The AI revolution is consuming enormous amounts of computing power, but a staggering portion of it is being wasted. GPUs sit idle, workloads are over-provisioned, and cloud bills keep climbing. ScaleOps, a startup that builds software to automatically manage and reallocate computing resources in real time, believes the real problem is not a shortage of compute — it is mismanagement.
The company announced Monday that it has raised $130 million in a Series C round at an $800 million valuation. The round was led by Insight Partners, with participation from existing backers Lightspeed Venture Partners, NFX, Glilot Capital Partners, and Picture Capital. ScaleOps claims its software can reduce cloud and AI infrastructure costs by as much as 80%.
The funding comes roughly a year and a half after ScaleOps raised $58 million in its Series B in November 2024. The company's total funding now stands at approximately $210 million.
Born From Frustration
ScaleOps was co-founded in 2022 by Yodar Shafrir, a former engineer at Run:ai, the GPU orchestration startup that was later acquired by Nvidia. During his time there, Shafrir witnessed firsthand how companies struggled to manage increasingly complex AI workloads.
Shafrir told TechCrunch that while working at Run:ai, he met many customers — especially DevOps teams — who were having difficulty managing production workloads, particularly as inference became more common. When he looked at the bigger picture, he realized the problem went beyond GPUs. It extended across compute, memory, storage, and networking, with the same inefficiency patterns repeating everywhere.
The existing tools on the market offered visibility into these problems but stopped short of delivering actual fixes. That gap between diagnosis and solution revealed a significant market opportunity — and ScaleOps was built to fill it.
The Kubernetes Problem
At the core of ScaleOps' value proposition is a fundamental limitation in Kubernetes, the widely used system for running applications across large clusters of machines. While Kubernetes is flexible and highly configurable, it relies heavily on static configurations that struggle to keep pace with fast-changing demand, leading to underused GPUs, performance issues, and costly inefficiencies.
Shafrir explained that modern applications are highly dynamic, but Kubernetes still requires constant manual work across teams to keep things running smoothly. What is needed, he said, is a system that understands each application's context — what it requires, how it behaves, and how the surrounding environment is shifting.
ScaleOps addresses this by connecting application needs with infrastructure decisions in real time, providing what the company describes as a fully autonomous, end-to-end management solution.
Standing Out in a Crowded Market
ScaleOps is not the only company tackling cloud cost optimization. Competitors include Cast AI, Kubecost (acquired by IBM), and Spot (acquired by NetApp). However, Shafrir argues that many automation tools in the market operate without full context, which can lead to performance issues and even downtime — limiting trust among teams running critical production environments.

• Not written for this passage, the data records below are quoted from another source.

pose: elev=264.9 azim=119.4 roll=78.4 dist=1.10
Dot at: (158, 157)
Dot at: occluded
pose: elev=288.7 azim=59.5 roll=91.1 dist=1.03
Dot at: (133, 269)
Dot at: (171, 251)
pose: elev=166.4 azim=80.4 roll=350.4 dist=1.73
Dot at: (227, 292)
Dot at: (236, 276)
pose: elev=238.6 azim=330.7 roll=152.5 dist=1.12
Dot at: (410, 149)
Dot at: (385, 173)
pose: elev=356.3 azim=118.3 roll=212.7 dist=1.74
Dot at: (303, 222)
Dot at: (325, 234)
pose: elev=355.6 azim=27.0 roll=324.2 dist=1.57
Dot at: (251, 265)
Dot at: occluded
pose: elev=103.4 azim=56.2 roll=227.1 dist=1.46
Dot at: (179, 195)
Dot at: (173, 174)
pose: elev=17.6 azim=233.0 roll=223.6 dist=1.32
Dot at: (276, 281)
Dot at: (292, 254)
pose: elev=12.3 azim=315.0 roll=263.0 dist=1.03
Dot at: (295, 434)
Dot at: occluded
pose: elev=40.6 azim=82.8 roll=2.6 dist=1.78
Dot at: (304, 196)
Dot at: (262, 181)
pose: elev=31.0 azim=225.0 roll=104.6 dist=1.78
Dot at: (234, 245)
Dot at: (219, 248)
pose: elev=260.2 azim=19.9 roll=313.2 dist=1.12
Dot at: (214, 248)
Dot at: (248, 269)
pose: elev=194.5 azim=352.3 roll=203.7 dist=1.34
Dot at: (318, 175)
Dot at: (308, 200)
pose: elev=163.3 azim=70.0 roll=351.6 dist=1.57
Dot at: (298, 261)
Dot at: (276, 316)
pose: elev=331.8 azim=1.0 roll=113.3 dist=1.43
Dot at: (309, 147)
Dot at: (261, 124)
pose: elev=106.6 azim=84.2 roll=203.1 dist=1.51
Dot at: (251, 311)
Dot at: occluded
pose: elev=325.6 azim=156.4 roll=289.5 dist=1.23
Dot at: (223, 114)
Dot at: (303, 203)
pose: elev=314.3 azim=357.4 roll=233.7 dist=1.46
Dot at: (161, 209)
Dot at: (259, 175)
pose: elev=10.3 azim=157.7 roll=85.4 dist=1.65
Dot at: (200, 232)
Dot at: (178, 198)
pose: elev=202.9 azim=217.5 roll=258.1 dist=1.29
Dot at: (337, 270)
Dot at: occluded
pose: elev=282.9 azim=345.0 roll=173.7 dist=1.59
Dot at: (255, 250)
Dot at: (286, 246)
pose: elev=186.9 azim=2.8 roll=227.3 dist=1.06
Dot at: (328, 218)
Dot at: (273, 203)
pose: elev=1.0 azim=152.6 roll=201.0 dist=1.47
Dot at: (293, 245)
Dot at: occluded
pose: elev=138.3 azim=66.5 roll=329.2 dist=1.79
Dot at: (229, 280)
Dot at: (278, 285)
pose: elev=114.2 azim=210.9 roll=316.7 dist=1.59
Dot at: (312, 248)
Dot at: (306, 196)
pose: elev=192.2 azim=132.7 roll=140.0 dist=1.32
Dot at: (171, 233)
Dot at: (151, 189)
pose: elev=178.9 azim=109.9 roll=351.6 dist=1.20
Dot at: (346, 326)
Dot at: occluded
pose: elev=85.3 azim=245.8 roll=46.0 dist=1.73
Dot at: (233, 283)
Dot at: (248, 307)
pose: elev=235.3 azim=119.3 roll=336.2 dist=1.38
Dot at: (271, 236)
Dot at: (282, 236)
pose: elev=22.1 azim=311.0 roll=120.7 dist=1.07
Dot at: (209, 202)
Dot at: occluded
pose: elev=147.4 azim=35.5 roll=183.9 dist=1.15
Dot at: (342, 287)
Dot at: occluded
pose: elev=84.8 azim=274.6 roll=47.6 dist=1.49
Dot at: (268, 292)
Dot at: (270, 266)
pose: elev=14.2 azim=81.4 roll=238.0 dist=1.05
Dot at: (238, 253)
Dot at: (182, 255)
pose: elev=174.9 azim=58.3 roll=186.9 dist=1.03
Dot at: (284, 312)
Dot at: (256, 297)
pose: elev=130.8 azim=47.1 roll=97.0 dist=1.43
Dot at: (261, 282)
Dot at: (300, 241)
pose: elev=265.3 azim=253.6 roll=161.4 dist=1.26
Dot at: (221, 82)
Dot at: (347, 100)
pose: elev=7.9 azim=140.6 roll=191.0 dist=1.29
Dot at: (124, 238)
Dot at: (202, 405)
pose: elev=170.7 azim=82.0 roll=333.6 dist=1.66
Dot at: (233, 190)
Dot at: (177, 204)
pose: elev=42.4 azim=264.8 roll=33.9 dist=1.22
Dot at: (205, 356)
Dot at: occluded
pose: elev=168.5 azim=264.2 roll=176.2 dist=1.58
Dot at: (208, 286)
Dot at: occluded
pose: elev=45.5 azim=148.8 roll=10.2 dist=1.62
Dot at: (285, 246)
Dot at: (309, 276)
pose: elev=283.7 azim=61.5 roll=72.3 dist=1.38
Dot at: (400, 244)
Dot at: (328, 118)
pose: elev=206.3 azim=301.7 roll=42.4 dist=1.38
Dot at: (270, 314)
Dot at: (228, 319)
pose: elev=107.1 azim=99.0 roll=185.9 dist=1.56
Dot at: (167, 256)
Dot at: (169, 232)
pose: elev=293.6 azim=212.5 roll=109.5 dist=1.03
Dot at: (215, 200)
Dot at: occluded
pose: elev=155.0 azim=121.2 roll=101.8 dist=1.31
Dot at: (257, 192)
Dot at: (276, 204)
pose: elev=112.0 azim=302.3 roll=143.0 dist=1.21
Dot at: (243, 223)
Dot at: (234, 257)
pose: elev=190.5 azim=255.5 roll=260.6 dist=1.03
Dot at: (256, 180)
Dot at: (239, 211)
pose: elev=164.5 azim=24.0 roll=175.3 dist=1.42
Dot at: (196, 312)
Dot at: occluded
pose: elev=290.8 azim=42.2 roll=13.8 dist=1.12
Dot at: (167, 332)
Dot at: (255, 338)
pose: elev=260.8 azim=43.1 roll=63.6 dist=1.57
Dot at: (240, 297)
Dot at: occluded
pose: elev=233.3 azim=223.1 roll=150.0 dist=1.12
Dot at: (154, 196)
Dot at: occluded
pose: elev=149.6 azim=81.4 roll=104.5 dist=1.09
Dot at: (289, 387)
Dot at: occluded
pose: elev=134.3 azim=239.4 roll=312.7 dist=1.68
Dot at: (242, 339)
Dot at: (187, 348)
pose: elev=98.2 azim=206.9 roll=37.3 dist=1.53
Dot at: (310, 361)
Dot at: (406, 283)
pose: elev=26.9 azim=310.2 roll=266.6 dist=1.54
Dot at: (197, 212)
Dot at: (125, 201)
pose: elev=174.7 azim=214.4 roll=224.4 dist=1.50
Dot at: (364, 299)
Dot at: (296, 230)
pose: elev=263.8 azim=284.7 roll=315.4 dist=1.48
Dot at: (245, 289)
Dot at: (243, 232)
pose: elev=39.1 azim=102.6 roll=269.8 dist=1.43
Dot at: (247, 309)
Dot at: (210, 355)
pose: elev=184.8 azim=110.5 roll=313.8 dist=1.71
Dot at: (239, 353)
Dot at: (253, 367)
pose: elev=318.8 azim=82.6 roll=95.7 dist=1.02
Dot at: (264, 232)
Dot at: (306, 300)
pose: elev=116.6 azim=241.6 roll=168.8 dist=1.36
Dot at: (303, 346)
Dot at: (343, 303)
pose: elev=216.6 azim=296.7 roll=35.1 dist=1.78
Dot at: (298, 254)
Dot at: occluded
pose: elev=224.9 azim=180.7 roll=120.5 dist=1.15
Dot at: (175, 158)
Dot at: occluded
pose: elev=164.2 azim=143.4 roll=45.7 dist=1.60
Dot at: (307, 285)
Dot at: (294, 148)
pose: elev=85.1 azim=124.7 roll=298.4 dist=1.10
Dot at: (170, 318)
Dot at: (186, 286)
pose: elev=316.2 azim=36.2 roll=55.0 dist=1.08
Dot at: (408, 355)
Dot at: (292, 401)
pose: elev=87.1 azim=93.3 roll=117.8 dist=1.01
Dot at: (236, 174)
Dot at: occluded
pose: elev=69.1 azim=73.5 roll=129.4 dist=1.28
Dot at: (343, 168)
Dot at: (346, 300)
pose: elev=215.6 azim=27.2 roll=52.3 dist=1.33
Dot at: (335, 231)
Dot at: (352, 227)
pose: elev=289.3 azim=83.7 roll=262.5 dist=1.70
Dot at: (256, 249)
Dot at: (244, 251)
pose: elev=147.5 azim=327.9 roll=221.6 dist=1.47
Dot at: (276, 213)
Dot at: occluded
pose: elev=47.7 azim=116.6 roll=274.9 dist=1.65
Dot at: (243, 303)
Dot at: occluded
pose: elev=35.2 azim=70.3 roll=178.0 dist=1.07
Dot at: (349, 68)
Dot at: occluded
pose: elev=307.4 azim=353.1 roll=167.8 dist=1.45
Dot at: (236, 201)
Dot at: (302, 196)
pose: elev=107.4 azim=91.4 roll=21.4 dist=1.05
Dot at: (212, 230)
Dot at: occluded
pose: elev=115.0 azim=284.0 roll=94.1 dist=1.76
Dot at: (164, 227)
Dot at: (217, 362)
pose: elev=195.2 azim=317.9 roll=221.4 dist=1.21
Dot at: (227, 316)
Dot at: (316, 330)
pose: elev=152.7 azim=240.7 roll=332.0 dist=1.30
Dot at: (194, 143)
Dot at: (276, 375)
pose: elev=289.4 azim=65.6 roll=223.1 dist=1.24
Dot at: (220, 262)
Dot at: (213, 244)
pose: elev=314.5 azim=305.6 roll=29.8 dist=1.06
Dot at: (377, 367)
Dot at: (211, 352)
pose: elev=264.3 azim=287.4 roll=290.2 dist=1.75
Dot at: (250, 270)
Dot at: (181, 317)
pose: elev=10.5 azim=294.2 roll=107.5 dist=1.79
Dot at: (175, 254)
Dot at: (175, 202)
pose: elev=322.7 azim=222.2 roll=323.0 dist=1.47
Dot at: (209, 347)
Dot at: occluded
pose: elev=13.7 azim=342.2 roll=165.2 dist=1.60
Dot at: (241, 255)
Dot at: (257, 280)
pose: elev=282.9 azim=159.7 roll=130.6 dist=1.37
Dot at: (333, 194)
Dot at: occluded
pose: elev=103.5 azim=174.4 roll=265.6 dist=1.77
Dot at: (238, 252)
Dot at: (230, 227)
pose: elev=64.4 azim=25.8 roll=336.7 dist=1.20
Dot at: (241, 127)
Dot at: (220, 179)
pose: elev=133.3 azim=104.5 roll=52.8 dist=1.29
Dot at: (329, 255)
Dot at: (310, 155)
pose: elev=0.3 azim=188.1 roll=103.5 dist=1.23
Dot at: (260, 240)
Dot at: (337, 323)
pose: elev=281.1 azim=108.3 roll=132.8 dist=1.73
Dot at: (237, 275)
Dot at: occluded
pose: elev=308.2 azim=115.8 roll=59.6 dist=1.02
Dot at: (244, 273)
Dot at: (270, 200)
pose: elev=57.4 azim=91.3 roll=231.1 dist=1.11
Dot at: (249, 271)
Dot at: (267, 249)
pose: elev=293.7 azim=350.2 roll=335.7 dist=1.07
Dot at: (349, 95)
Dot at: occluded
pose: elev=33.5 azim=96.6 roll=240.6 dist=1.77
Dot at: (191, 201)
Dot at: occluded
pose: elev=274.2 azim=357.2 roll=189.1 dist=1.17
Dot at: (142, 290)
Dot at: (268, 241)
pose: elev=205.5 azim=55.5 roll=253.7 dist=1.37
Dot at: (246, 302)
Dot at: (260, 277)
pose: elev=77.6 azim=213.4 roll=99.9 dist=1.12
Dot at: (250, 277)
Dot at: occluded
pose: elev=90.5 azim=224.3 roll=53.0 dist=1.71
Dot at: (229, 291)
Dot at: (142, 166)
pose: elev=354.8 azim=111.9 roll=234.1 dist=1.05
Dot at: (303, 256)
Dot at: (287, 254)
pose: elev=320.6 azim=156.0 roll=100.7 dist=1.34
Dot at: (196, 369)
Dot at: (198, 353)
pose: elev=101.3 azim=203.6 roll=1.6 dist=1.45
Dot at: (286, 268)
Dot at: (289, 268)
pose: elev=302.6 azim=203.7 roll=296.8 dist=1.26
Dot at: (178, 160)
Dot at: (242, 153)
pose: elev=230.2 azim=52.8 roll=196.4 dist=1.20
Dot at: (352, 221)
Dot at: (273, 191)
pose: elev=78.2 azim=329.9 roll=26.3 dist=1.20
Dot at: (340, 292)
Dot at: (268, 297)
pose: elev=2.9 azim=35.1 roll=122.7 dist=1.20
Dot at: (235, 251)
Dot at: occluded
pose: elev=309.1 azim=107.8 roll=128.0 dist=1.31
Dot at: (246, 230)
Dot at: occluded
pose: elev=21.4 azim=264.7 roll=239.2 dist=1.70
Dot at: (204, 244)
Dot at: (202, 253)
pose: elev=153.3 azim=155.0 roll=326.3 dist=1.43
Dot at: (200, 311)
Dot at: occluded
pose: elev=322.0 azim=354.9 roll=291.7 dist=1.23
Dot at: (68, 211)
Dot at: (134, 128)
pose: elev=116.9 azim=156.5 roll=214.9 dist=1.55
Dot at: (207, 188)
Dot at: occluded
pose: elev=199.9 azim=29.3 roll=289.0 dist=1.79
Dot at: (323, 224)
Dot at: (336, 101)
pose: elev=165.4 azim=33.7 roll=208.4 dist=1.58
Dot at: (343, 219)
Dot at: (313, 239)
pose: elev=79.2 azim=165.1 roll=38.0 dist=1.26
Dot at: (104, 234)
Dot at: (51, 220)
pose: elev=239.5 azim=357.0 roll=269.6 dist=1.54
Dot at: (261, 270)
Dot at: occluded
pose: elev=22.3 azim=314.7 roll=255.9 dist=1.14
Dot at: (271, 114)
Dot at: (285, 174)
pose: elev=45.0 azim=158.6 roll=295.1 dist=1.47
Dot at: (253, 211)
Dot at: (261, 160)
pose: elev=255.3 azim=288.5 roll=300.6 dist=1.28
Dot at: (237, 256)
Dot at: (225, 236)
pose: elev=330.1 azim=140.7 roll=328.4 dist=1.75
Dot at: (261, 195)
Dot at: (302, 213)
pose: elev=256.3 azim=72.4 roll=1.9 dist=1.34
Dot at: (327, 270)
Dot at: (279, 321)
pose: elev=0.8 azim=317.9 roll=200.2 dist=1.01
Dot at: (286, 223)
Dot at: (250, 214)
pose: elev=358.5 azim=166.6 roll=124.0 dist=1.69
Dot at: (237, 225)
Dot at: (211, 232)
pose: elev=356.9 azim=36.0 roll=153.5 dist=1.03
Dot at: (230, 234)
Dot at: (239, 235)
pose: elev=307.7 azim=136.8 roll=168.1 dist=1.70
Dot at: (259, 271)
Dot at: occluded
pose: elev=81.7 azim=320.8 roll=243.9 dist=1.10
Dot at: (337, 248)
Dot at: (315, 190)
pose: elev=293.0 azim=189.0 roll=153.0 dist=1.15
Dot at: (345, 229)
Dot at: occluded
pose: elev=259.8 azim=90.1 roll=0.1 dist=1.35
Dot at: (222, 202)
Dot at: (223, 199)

ScaleOps says its platform was built specifically for production environments from the ground up. It is fully autonomous, context-aware, and works out of the box without requiring manual configuration — capabilities the company believes set it apart.
Enterprise Traction and Rapid Growth
The startup is already serving major enterprise customers globally. Its client roster includes Adobe, Wiz, DocuSign, Salesforce, and Coupa, with a footprint that spans large organizations across Europe and India.
The growth numbers back up the momentum. ScaleOps reports more than 450% year-over-year growth and has tripled its headcount over the past 12 months, with plans to more than triple it again by year-end.
What's Next
With the new capital, ScaleOps plans to launch new products and expand its platform as AI continues to drive compute demand. The company says it will keep building toward fully autonomous infrastructure management — a vision that becomes more urgent as enterprises pour billions into AI but struggle to use those resources efficiently.
In an era where every GPU cycle counts and cloud costs can make or break an AI strategy, ScaleOps is betting that the companies that manage compute best will be the ones that win.